[[ Text passage open ]]

How do I politically navigate this, or does this just happen organically?
...track... your own work...


So - when I was first introduced to Agile in the workplace (I had read about it, but was skeptical), it was by a consultant who "ate his own dogfood" - he didn't try to convince us that this was the new mantra, he did it quietly for his own deliverables. Now - he was happy to educate and mentor, when people asked him what his secret was... (because he met his targets, was not overworked and very happy in general)

Oh - and I cannot recommend "The Phoenix Project" enough... I has gifted it at a conference by one of the authors, then proceeded to head to dinner and a party, got back to the hotel room at about 10:45pm, decided to take a peek and was up reading it until 5am... It was "my life" at many points of my career. (And BTW, for those who haven't read it - Kanban is key)

Since then, I have purchased at least 3 more copies - because I give it out to managers/leadership that I respect and hope they can learn from it.

[[ Text passage closed ]]
[[ Extracted information open ]]

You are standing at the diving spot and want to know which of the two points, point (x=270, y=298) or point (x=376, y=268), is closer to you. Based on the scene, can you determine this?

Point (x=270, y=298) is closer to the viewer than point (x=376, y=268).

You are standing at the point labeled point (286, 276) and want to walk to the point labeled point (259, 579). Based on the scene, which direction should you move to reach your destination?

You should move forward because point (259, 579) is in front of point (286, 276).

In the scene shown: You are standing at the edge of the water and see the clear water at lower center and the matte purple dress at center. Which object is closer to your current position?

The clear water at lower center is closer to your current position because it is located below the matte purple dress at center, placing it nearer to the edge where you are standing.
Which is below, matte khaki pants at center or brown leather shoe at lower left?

[[ Extracted information closed ]]

Exercise objective
Reproduce the entire Agile adoption post word for word, with no changes. The items are not used in this exercise.

Finished exercise
How do I politically navigate this, or does this just happen organically?
...track... your own work...


So - when I was first introduced to Agile in the workplace (I had read about it, but was skeptical), it was by a consultant who "ate his own dogfood" - he didn't try to convince us that this was the new mantra, he did it quietly for his own deliverables. Now - he was happy to educate and mentor, when people asked him what his secret was... (because he met his targets, was not overworked and very happy in general)

Oh - and I cannot recommend "The Phoenix Project" enough... I has gifted it at a conference by one of the authors, then proceeded to head to dinner and a party, got back to the hotel room at about 10:45pm, decided to take a peek and was up reading it until 5am... It was "my life" at many points of my career. (And BTW, for those who haven't read it - Kanban is key)

Since then, I have purchased at least 3 more copies - because I give it out to managers/leadership that I respect and hope they can learn from it.